§ **Available data**:

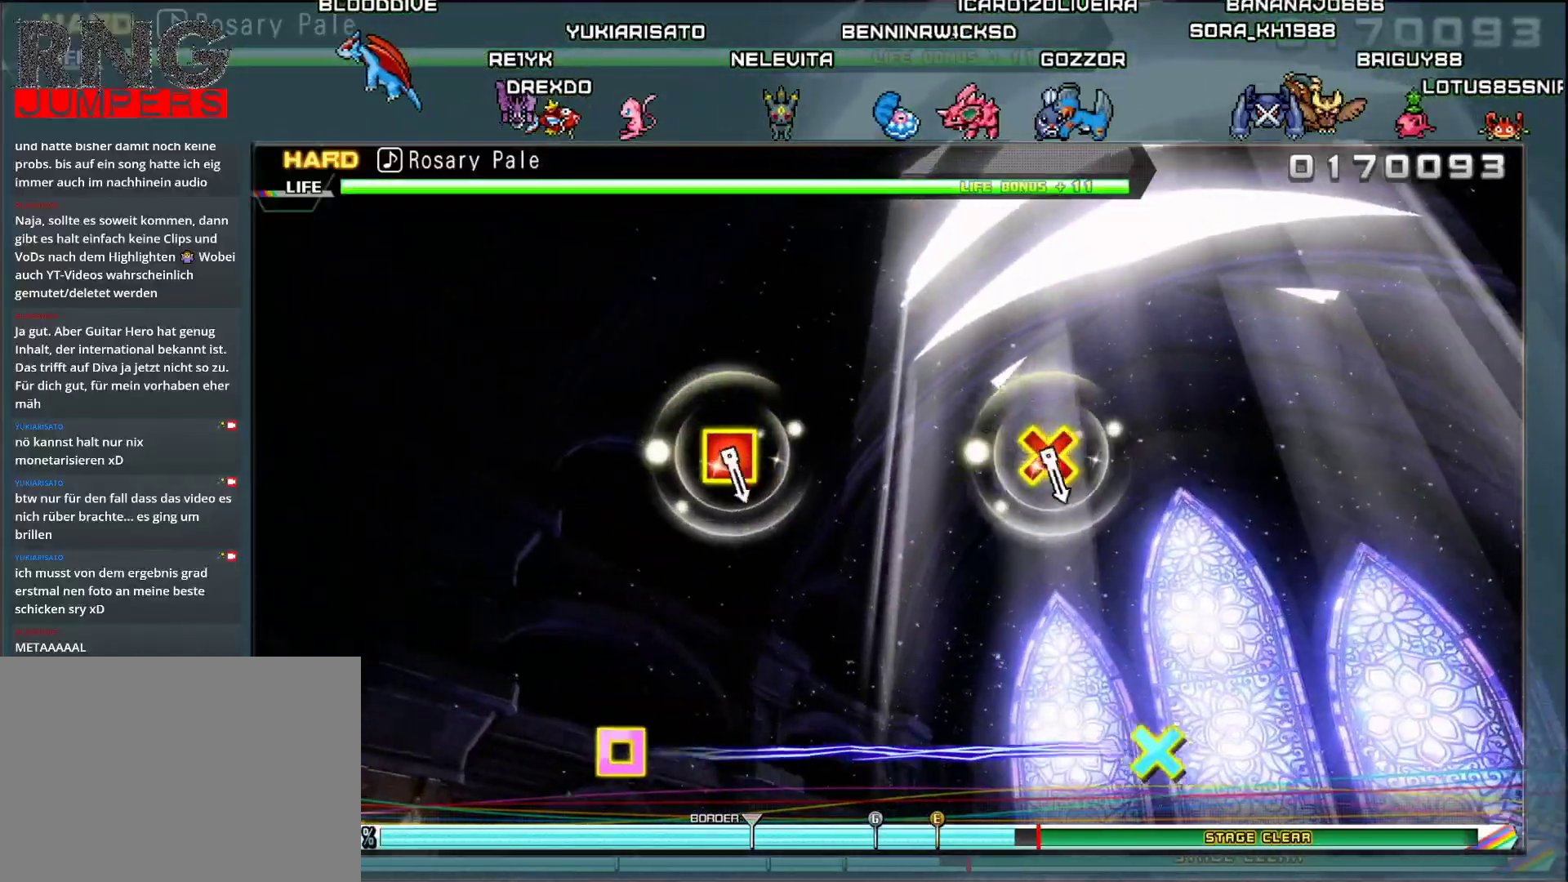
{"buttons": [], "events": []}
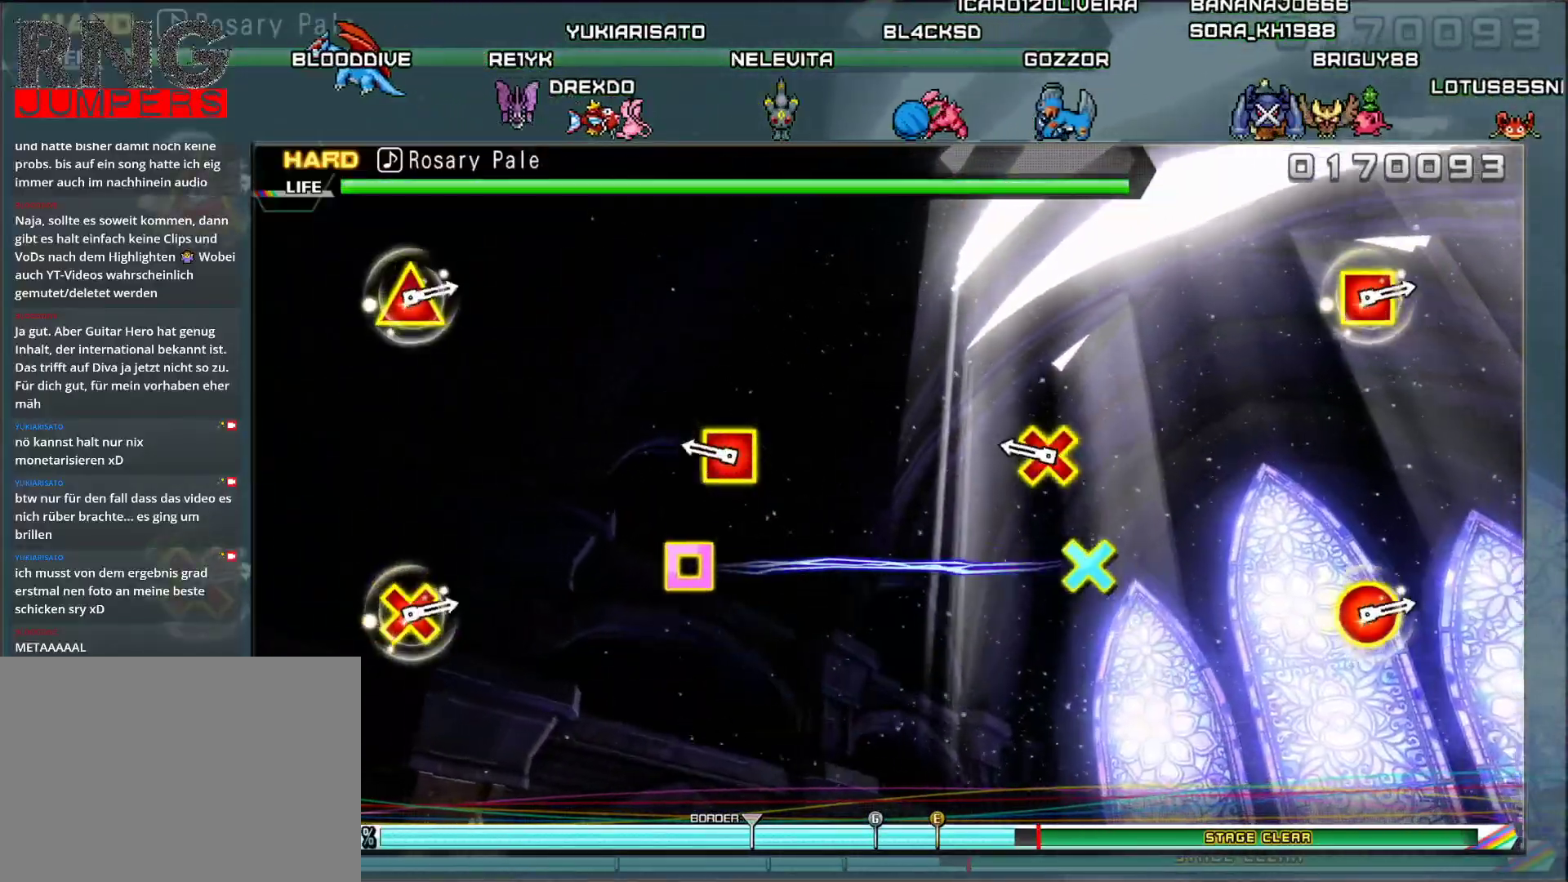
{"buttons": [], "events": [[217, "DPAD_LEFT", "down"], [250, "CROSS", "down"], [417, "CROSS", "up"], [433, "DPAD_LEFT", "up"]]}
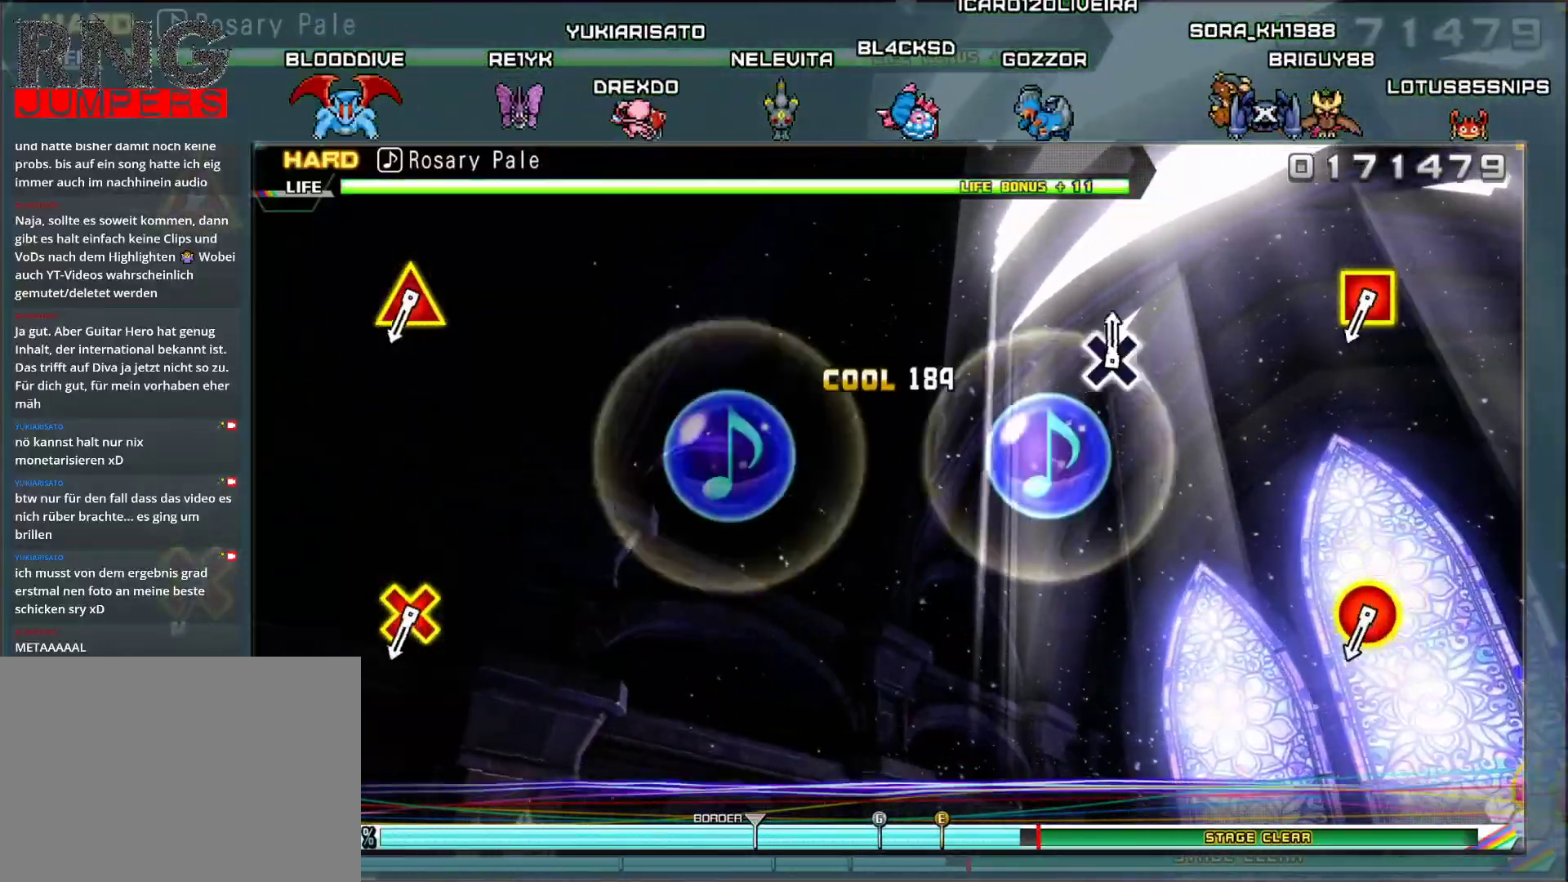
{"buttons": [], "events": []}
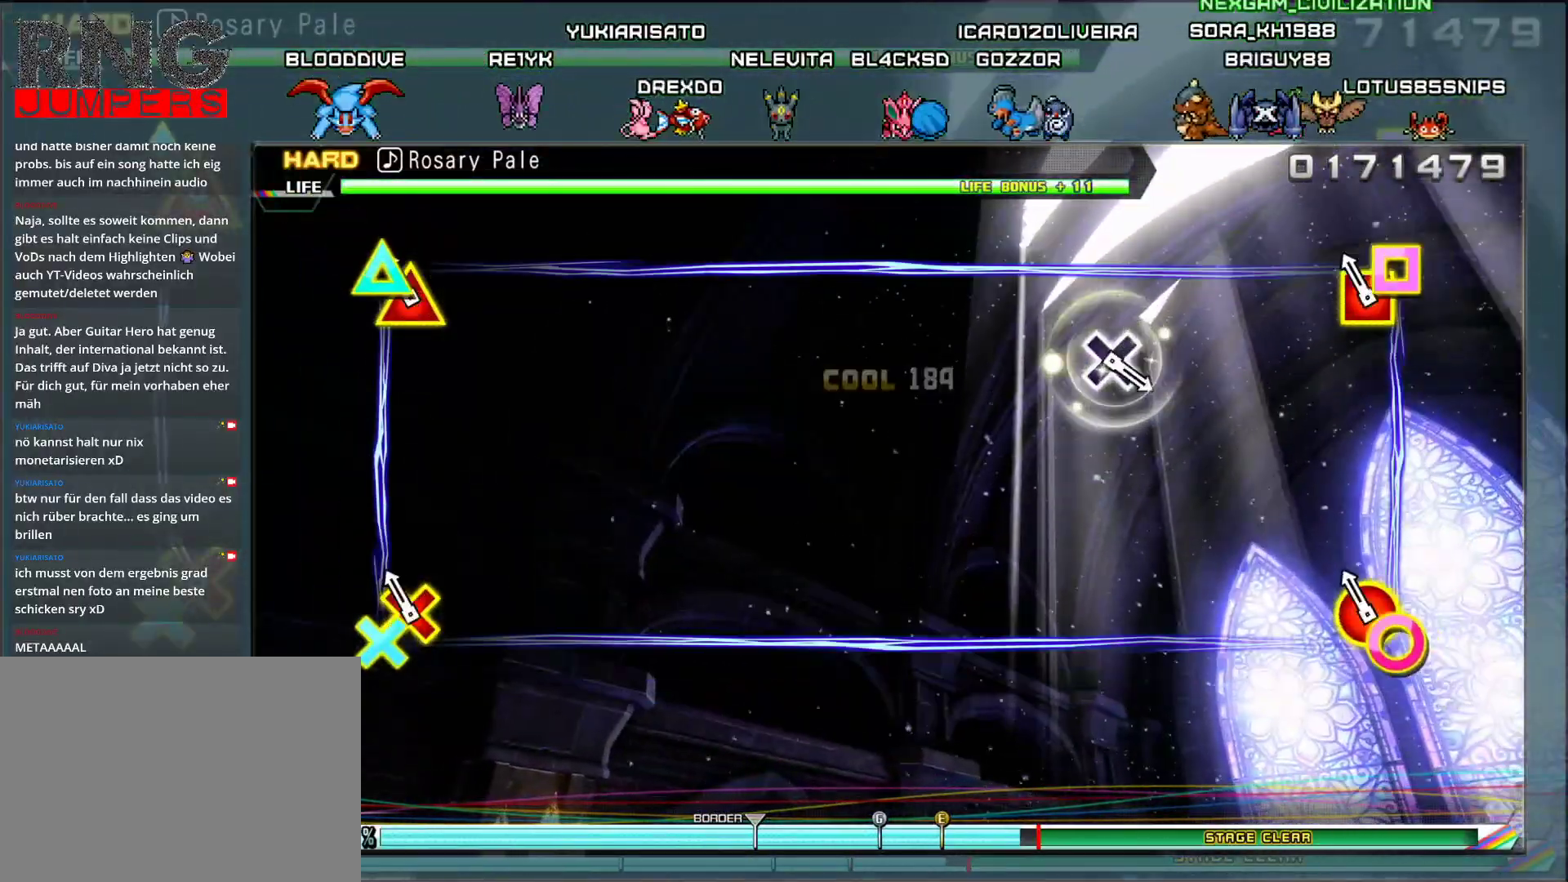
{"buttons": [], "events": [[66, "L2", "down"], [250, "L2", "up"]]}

§ **Work item**:
Give an exact copy of the listing above that leaves out every picture.

§ **Your solution**:
{"buttons": [], "events": []}
{"buttons": [], "events": [[217, "DPAD_LEFT", "down"], [250, "CROSS", "down"], [417, "CROSS", "up"], [433, "DPAD_LEFT", "up"]]}
{"buttons": [], "events": []}
{"buttons": [], "events": [[66, "L2", "down"], [250, "L2", "up"]]}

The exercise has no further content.